New checkpoints and a working agreement built together

Based on our synthesis, Jordan and I proposed new checkpoints throughout the design process — bringing Product in earlier and more consistently, rather than only at the end:

We presented these recommendations to Design and Product leadership, refined based on their feedback, then ran a workshop with the full team to co-create the roles and responsibilities for each checkpoint. The final working agreement was published in Confluence and became our new standard.

Final new process

The finalized process — clear checkpoints, clear ownership, and no more late-stage surprises.


Success Stories

What the new process made possible

Sports Intake form — faster stakeholder approval

When designing a new "Sports physical" health form for students, our new "Strategy align" checkpoint let us share early design thinking with Product. Product then brought this thinking directly into Legal review — which meant we got Legal approval on design concepts much earlier than usual, saving the whole team significant time.

Sports intake success

Sports Intake: our Strategy Align checkpoint led to faster Legal approval and a smoother process overall.
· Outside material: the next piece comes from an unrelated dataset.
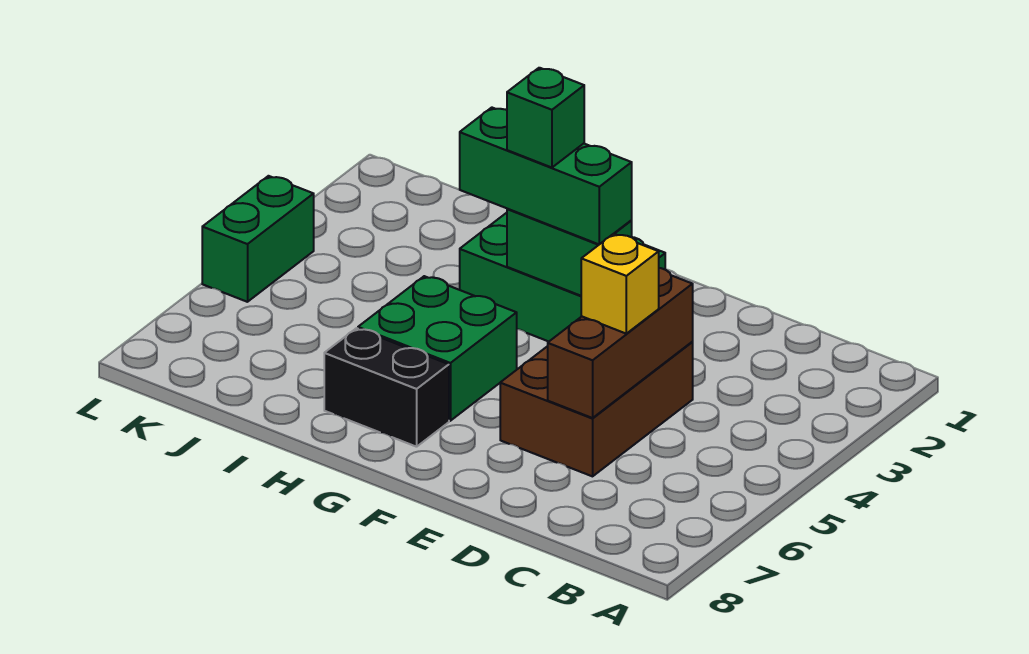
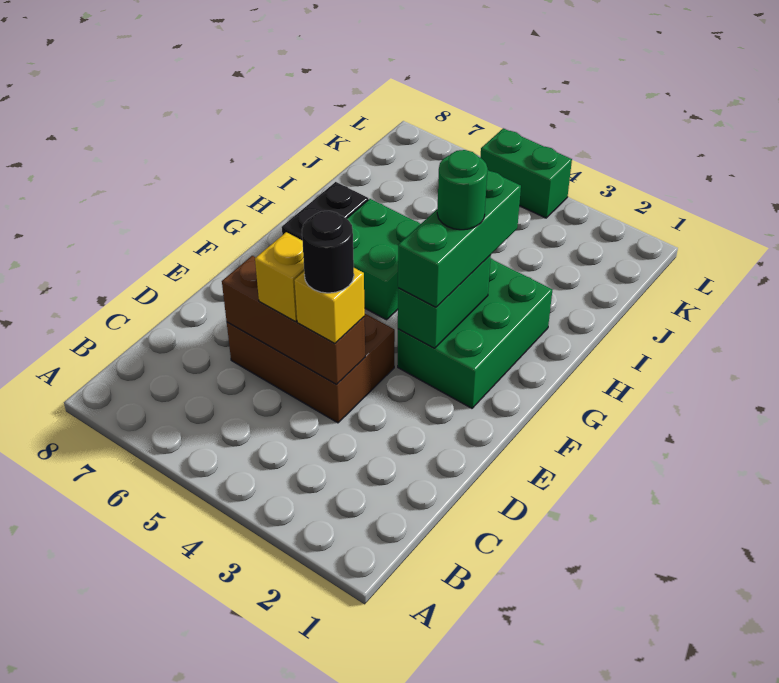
none -> yellow brick D4 level 3
none -> black round brick D4 level 4
green brick G3 level 4 -> green round brick G3 level 4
Sports Notice of Self-Pay — fewer feedback loops

Our new "Lo-fi review" checkpoint let Product see early options and give feedback before we invested in high-fidelity work. For the Sports Notice of Self-Pay, we walked through multiple options for parent/guardian consent at the wireframe stage — and didn't have to go back and do costly rework later.

Sports notice success

Sports Notice of Self-Pay: Lo-fi review eliminated the rework that would have happened later.

Next Gen Visit Manager — Product in research from the start

Sharing research during our new "UXR review" checkpoint gave Product the context of real user pain points that they otherwise wouldn't have seen until much later. This opened the door to much deeper explorations of how we could simplify the patient check-in experience.

Next Gen VM success

Next Gen Visit Manager: UXR review gave Product the context to think bigger about the check-in experience.

In-Clinic Tablet — clearer requirements for a tight deadline

When an urgent feature needed to be completed in one sprint, our "Feature Intro" and "Strategy Align" checkpoints ensured Design understood the "why" behind the business request from day one. This made our communication smoother and our designs more on-target from the very beginning.

In-Clinic Tablet success

In-Clinic Tablet: new checkpoints made a one-sprint turnaround feel smooth instead of chaotic.

Check-in SMS — a content decision made in 30 minutes

In the old process, updating a single line of content might have required multiple Rally stories and multiple rounds of reviews. With our new "Feature intro" checkpoint, Jordan set up a 30-minute brainstorm, and we made the decision with Product in a Teams chat within an hour. The new process freed us to move at the speed the work actually required.

Check-in SMS success

Check-in SMS: a content decision that would have taken days in the old process took 30 minutes in the new one.


Impact

Results the team felt right away

Both Design and Product noticed the difference immediately. Here's what Product leadership shared with us directly:

"I love the real time collaboration and iteration."
"You're too fast! From insight to solution in under 4 hours. Who has time for a user story?!"
"Omg that turnaround time."
"Trust among all team members increased and our frustration in the process was now gone."
35% fewer sprints
Features delivered in one fewer sprint on average due to clearer requirements and fewer feedback loops
20% fewer stories
Designers estimated work more accurately when requirements were clear from the start
90% conversion rate
Visit Manager increased from 81% to 90% through faster iteration enabled by the new process
Happier team
Both Design and Product happiness scores improved after the new process took effect
CVS Excellence Award, Summer 2023
Recognized for large-scale team and business impact
Design Director Ethan Maehl nominated Jordan and me for the CVS Excellence Award for these changes. The award is given to colleagues who "demonstrate a deep commitment to CVS behaviors, evidenced by a successful idea, action, or recent accomplishment that has a large impact on CVS teams, the business, or customers." We were honored to win it that summer.